Shark captured on video feasting on whale carcass in Bay of Fundy

Paul Keller first thought he was hearing water splashing on a rock. Turns out it was a large shark splashing about as it tore into a whale carcass. 

“I’ve never seen anything even remotely close, other than, you know, documentaries on African lions feasting on the carcass of things,” said Keller.

He and his wife were vacationing on Campobello Island for the week, up from their home in China, Maine.

Keller says he was exploring the shoreline behind the cottage they’d rented when he came across the hungry shark eating a dead whale that he estimates was about 7.5 metres away.

“It was kind of surreal, the intestine of the whale was hanging out,” said Keller. “It was kind of morbid.” 

WATCH | See a shark feast on a whale carcass:

Great white shark makes a meal out of a dead whale off N.B.

In a grim twist during a whale-watching tour, spectators near Campobello Island came across a shark chomping down on a floating whale carcass.

Keller filmed the encounter on his cell phone.
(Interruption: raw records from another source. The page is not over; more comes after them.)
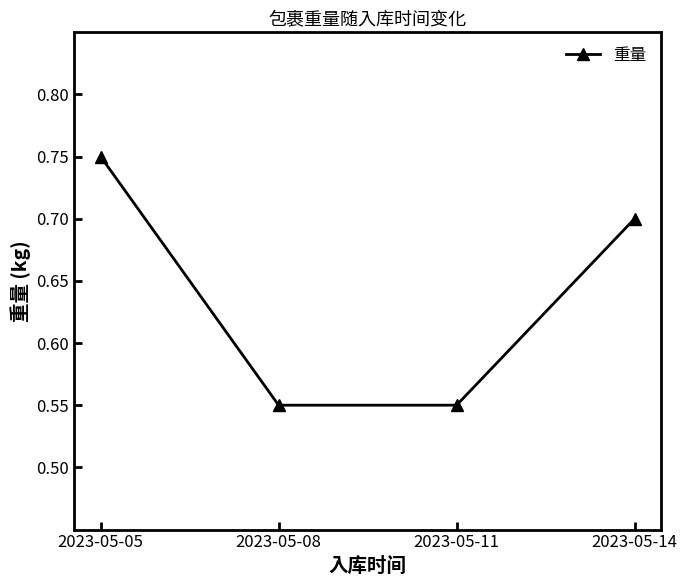

The chart shows a value of 1.0 at 2023-05-05. True or false?

False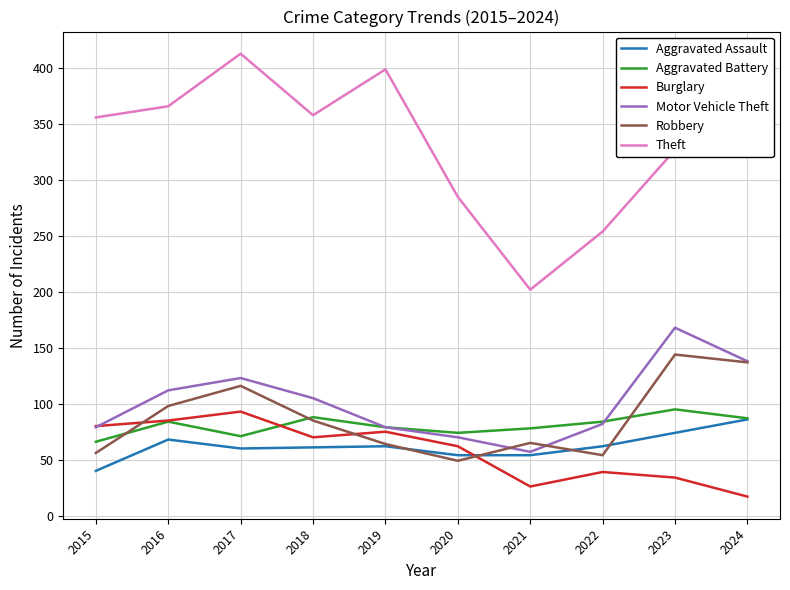

True or false: Robbery and Theft cross at least once.

False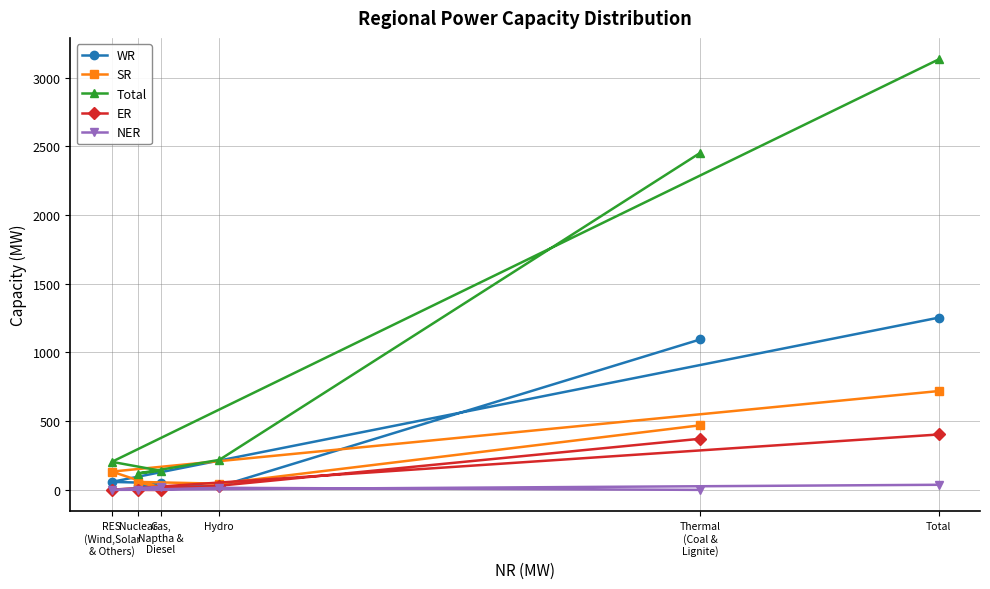

The Total series shows 136 at RES
(Wind,Solar
& Others). True or false?

False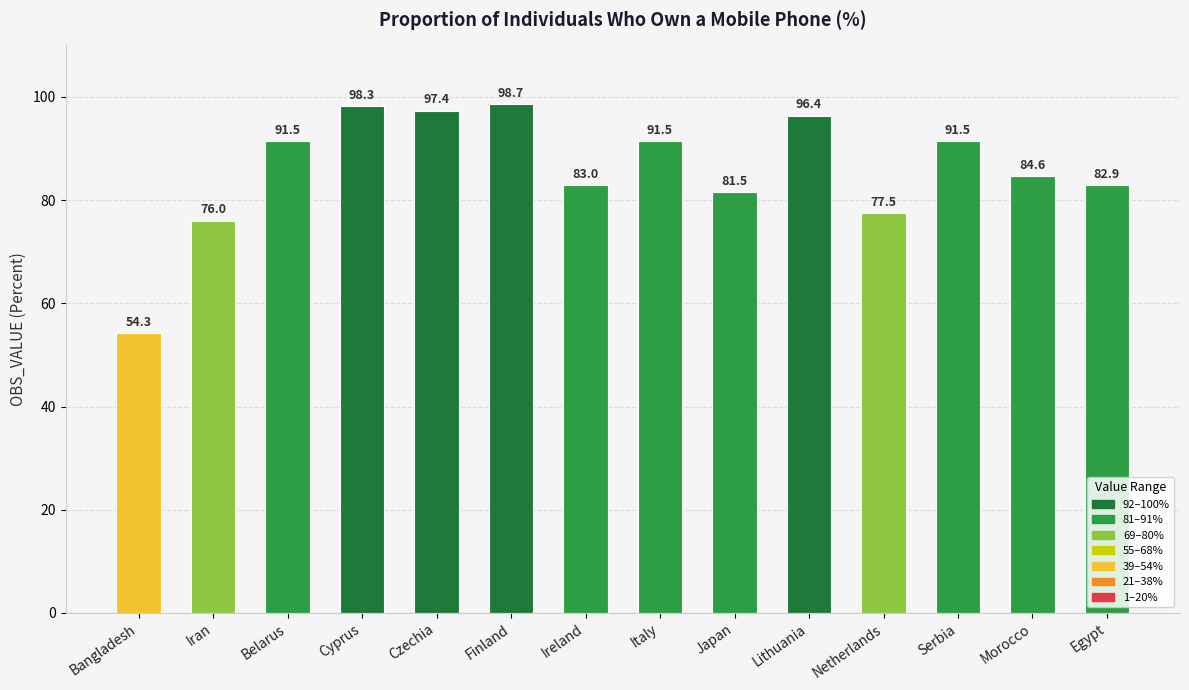

What position from the right is Serbia?

3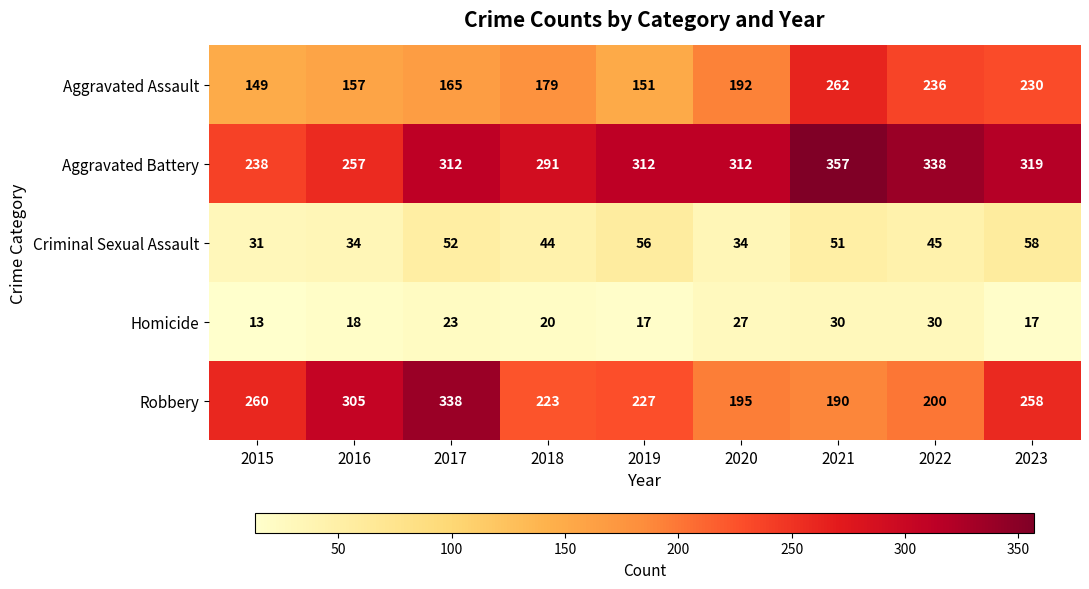

The Robbery series shows 190 at 2021. True or false?

True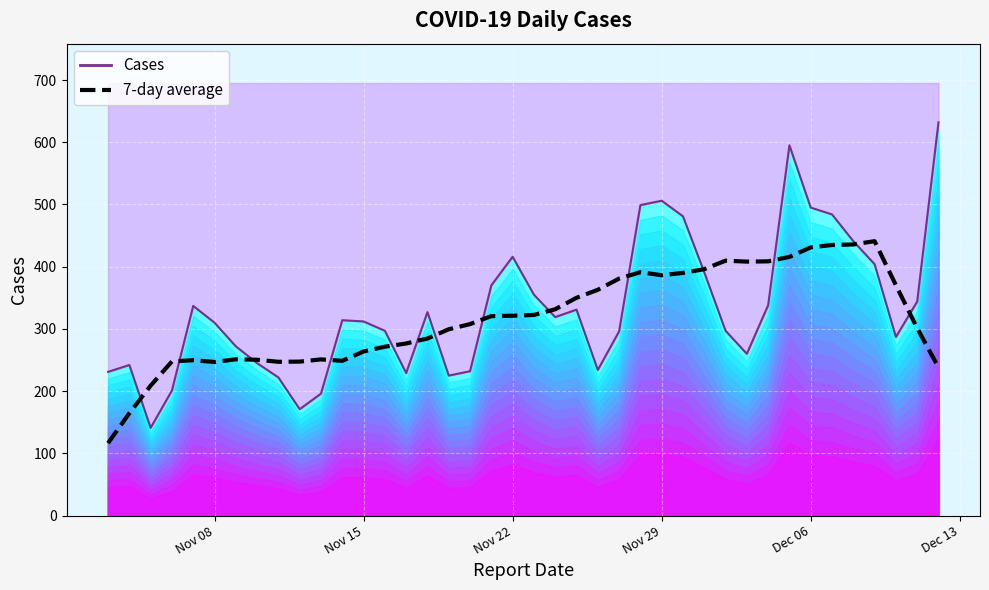

What is the value of the 8th point from the left?

250.4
He manged to capture video of the shark breaching the surface of the ocean to come up and take a bite. 

It was “physically coming out of the water with his whole head and biting and tearing, doing that sawing motion back and forth, tearing flesh off,” said Keller. 

The scene was also visited by a whale-watching vessel, full of people who had signed up to see live whale. They got an unexpected eyeful. 

“I was a little bit worried that people would be upset about it,” said Caption Ralph Dennison, of The Tarquin, a whale watching vessel with Downeast Charter Boat Tours in Lubec, Maine.

“But when they seen the sharks and all that, most people thought, “Wow, that’s pretty cool.”

“I mean, that’s raw nature,” said Dennison, who believes it was a great white shark. He ventured close to capture photos of the whale carcass to share with researchers who may be interested in its demise. 

Dennison says he can’t be certain, but he suspects the it was a minke whale that had been dead for a while before the carcass attracted the hungry shark. 

“It was starting to be quite decomposed, but it had been fed on a lot too,” aid Dennison. “There were big, big round bite marks from sharks in it and, you know, one of the bite marks had to be at least 18 inches in diameter.” 

As a boat captain for the last 14 years he says he is noticing more great white sharks in the Bay of Fundy. 

“We see more and more often seals up on the rocks when they haul out that have bite marks in them,” said Dennison.